(Conakry) Même aux normes de la Guinée où les abus des forces de sécurité sont réputés monnaie courante, une vidéo virale montrant des policiers utiliser une mère de famille comme bouclier face à des lanceurs de pierres a fait scandale.

La vidéo, dont l’authenticité n’est pas contestée par la police, a été visionnée des centaines de milliers de fois sur les réseaux sociaux, suscitant des commentaires outrés.

Pour l’opposition, ces images, les dernières en date mettant en cause policiers et gendarmes alors que le pays est le théâtre de troubles depuis plus de trois mois, sont le signe que « nous avons atteint toutes les formes de violation des droits humains ».

Les autorités ont présenté leurs excuses et arrêté le principal protagoniste présumé de la scène côté policier.

La vidéo, filmée, semble-t-il par des voisins et marquée d’un tag situant l’incident mercredi à Wanidara, montre quatre policiers casqués faisant apparemment face à de jeunes lanceurs de pierres, d’abord hors champ, dans cette banlieue populaire de Conakry.

L’un des policiers avance au-devant des émeutiers en poussant une femme devant lui, contre son gré. Quelques cailloux et projectiles antiémeutes sont échangés, jusqu’à ce que les policiers battent précipitamment en retraite devant une charge des jeunes. Le policier emmène la femme, paraissant à un moment la traîner au sol.

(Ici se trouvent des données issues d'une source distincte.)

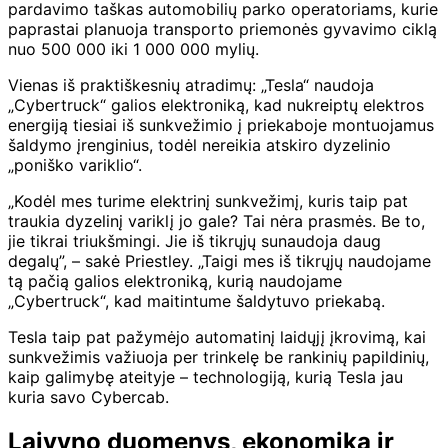
pardavimo taškas automobilių parko operatoriams, kurie
paprastai planuoja transporto priemonės gyvavimo ciklą
nuo 500 000 iki 1 000 000 mylių.
Vienas iš praktiškesnių atradimų: „Tesla“ naudoja
„Cybertruck“ galios elektroniką, kad nukreiptų elektros
energiją tiesiai iš sunkvežimio į priekaboje montuojamus
šaldymo įrenginius, todėl nereikia atskiro dyzelinio
„poniško variklio“.
„Kodėl mes turime elektrinį sunkvežimį, kuris taip pat
traukia dyzelinį variklį jo gale? Tai nėra prasmės. Be to,
jie tikrai triukšmingi. Jie iš tikrųjų sunaudoja daug
degalų”, – sakė Priestley. „Taigi mes iš tikrųjų naudojame
tą pačią galios elektroniką, kurią naudojame
„Cybertruck“, kad maitintume šaldytuvo priekabą.
Tesla taip pat pažymėjo automatinį laidųjį įkrovimą, kai
sunkvežimis važiuoja per trinkelę be rankinių papildinių,
kaip galimybę ateityje – technologiją, kurią Tesla jau
kuria savo Cybercab.
Laivyno duomenys, ekonomika ir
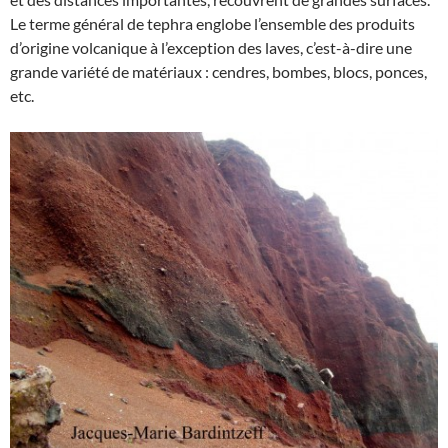
Le terme général de tephra englobe l’ensemble des produits
d’origine volcanique à l’exception des laves, c’est-à-dire une
grande variété de matériaux : cendres, bombes, blocs, ponces,
etc.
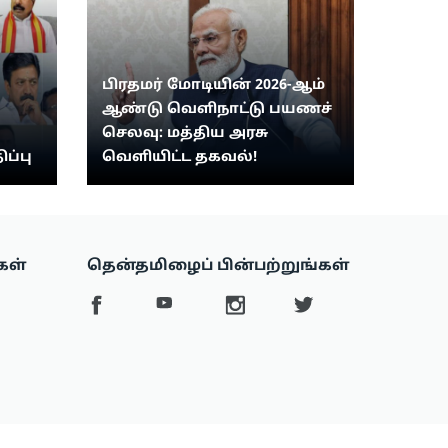
பிரதமர் மோடியின் 2026-ஆம்
ஆண்டு வெளிநாட்டு பயணச்
செலவு: மத்திய அரசு
ிப்பு
வெளியிட்ட தகவல்!
கள்
தென்தமிழைப் பின்பற்றுங்கள்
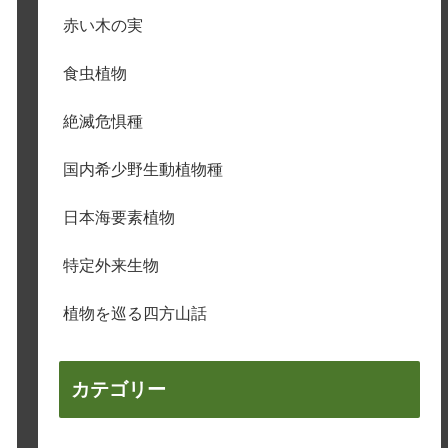
赤い木の実
食虫植物
絶滅危惧種
国内希少野生動植物種
日本海要素植物
特定外来生物
植物を巡る四方山話
カテゴリー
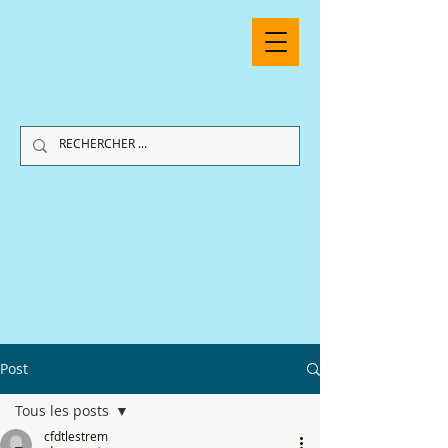
Post
Tous les posts
cfdtlestrem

Fatoumata Bah, mère de cinq enfants, a rapporté aux médias avoir été interceptée par les policiers alors qu’elle revenait de l’hôpital. Elle raconte que les policiers l’ont fouillée, bousculée et jetée à terre. Les jeunes du quartier se sont alors mobilisés, suscitant la confrontation filmée en vidéo, dit-elle.

« Aujourd’hui, j’ai très mal. J’ai une entorse au pied droit et des égratignures presque sur toutes mes jambes », dit-elle. Elle a aussi « honte, ma dignité a été bafouée. Je suis une mère de famille, j’ai des beaux-parents ».

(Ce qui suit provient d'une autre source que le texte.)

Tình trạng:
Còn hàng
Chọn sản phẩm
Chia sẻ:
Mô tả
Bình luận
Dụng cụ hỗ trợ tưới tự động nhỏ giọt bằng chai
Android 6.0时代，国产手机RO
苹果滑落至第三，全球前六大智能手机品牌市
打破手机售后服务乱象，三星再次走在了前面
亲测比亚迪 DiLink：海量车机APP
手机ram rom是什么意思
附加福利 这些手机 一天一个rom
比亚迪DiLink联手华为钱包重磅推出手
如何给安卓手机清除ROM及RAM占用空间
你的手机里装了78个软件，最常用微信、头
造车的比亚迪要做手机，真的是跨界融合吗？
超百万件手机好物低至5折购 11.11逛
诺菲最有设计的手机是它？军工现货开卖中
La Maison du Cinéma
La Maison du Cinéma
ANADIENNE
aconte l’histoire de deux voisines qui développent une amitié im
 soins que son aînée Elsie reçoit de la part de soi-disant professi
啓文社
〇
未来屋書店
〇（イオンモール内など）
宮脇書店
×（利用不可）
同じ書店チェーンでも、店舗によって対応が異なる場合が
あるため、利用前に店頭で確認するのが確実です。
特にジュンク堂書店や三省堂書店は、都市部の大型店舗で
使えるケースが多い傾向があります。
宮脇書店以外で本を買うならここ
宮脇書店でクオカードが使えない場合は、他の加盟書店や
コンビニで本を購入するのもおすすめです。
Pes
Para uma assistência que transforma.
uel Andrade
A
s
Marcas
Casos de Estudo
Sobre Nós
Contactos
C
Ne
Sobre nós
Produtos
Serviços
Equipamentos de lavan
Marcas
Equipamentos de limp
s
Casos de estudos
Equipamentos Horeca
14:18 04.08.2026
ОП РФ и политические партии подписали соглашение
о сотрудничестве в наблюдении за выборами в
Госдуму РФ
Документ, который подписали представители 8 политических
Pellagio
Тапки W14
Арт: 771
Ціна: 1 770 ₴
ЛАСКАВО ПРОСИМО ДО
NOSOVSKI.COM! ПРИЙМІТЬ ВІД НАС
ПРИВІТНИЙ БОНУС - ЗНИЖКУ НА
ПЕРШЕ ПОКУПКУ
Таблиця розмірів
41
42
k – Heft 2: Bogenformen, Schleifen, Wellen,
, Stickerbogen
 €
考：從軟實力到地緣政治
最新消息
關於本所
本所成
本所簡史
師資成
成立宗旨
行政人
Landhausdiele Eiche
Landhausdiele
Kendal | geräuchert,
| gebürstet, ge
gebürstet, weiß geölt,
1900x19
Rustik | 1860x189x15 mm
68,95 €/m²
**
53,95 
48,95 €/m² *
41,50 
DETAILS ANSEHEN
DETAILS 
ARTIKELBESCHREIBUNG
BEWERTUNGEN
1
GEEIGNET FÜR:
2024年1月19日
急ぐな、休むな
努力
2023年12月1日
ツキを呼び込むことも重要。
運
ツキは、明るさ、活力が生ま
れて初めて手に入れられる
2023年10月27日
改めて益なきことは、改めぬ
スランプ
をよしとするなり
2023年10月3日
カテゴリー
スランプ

La police a annoncé l’arrestation du principal auteur présumé des faits. Le brigadier Mamadou Lamarana Bah (sans lien avec la victime) a été présenté à des journalistes, en présence du directeur général de la police, le général Ansoumane Baffoe Camara. Il a assuré que le quartier était la proie de heurts, que Fatoumata Bah apportait des pierres aux jeunes, mais qu’il l’a « attrapée » pour la protéger des violences.

« Toucher le fond »

« Je le jure entre Dieu et moi, je n’ai jamais voulu lui faire du mal, c’était juste pour la sauver », a-t-il dit.

Version contredite par le directeur général de la police, selon lequel « on l’a vu s’abriter derrière la femme, donc il n’y a pas de confusion possible ».

Le policier « répondra de son acte » et même « va servir d’exemple », a-t-il dit. Lui et le ministère de la Sécurité ont présenté des excuses. Tout agent en faute « sera recherché et sanctionné », a assuré le ministère dans un communiqué. Pour le responsable policier comme le ministère, ce sont des comportements « isolés ».

Pas pour tout le monde.

« Après les tirs dans les cimetières, les lieux de culte, même sur des ambulances, aujourd’hui la milice (du président) Alpha Condé (se livre aux) prises d’otages », écrit sur Facebook le Front national pour la défense de la Constitution (FNDC).

Le collectif FNDC mène depuis mi-octobre la contestation contre le projet prêté au président Condé de briguer un troisième mandat fin 2020, alors que la Constitution en limite le nombre à deux. Le pays est depuis livré à une agitation dans laquelle au moins 28 civils et un gendarme ont été tués.

Le mouvement, à plusieurs reprises sévèrement réprimé, a jeté une lumière crue sur le comportement des forces de sécurité guinéennes, dénoncé de longue date par les défenseurs des droits humains. Plusieurs vidéos accusatrices, montrant par exemple des policiers frappant des civils arrêtés ou un vieil homme, ont circulé sur l’internet.

Dans un rapport publié en novembre, Amnistie internationale notait que 70 manifestants ou passants avaient été tués depuis 2015 lors de rassemblements, témoignages et munitions désignant les policiers ou les gendarmes. L’ONG fustigeait « l’impunité » dont jouissent quasiment systématiquement les forces de sécurité, malgré les promesses d’enquêtes.

François Patuel, d’Amnistie internationale, note que la vidéo est toujours en cours de vérification par son organisation. Mais si sa véracité était confirmée, « les forces de police toucheraient encore plus le fond », a-t-il dit à l’AFP.